We have done a lot of work with Bayes and then Fisher/Robinson which is a similar but significantly different algorithm. The basis on which the whole thing revolves round is having 2 sets of data IN_CLASS and NOT_IN_CLASS for want of better terms. Spam is the simplest example as you can divide email into GOOD and SPAM and that is all you want. By analysing token frequency in an UNKOWN stream you can make a statistically valid prediction about if 1) the UNKNOWN stream is statistically similar to the CLASS or 2) it is not similar. So you have a discriminator between two classes but that is all it really is. You can extend this to multiple classes but it is still just a you look, smell and taste like a ..... or you don't kinda thing.
With a single syslog as data you have a major issue - you don't have a CLASS/NOT_CLASS problem. The problem is basically fundamentally different. What you want to do is examine a STREAM and compare that to past STREAM data looking for stuff that has not been seen (commonly) before.
Let's consider a syslog that contains lines of data. Say we have several lines likr:
Failed login by root from 1.2.3.4
Successful login by root from 1.2.3.4
Failed login by root from 2.3.4.5
Failed login by root from 2.3.4.5
Failed login by root from 2.3.4.5
Failed login by root from 2.3.4.5
Now we know what is interesting in this at a glance. The failed login from 1.2.3.4 was the real root mistyping their password but the login attempts from 2.3.4.5 are hack attempts. Herein lie lots of problems. If our training data set contains lots of failed logins from 2.3.4.5 a Bayes type system will 'learn' that as *normal* so in future that will get ignored. If on the other hand root hardly ever makes a mistake on login that event will be uncommon and thus likely to be sub threshold of normal events and get (uselessly) flagged.
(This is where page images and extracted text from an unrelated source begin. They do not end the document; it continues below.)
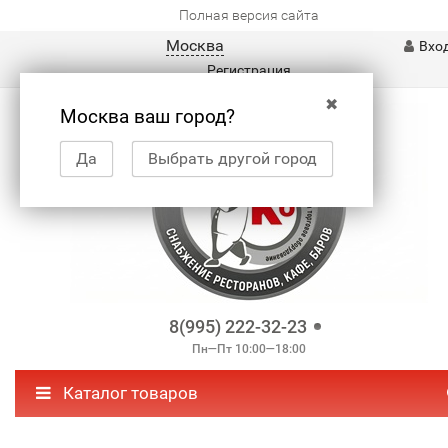
Полная версия сайта
Москва
Вхо
Регистрация
✖
Москва ваш город?
Да
Выбрать другой город
8(995) 222-32-23
Пн—Пт 10:00—18:00
Каталог товаров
Also typical Bayes will tokenise. There is only a 15% difference between a failed login from 1 IP and another failed login in the example given above. Additionally there is multiline context - a successful login following a failed attempt is likely to be an honest mistake, multiple failures in sequence, not necessarily even on sequential lines is a concern.
Sure that is a fairly fake simplistic example but is does illustrate some of the issues.
I think the approach that is most likely to give the best results is a rules based skip approach using regexes. Initially your filter has no regexes. You add ones that allow you to skip all the common events, leaving the *unknown events* flagged. This general idea is of course already implemented by logwatch.
Although I have little doubt you could shoehorn the problem into Bayes space I don't think it is a good fit given what you want and how Bayes works.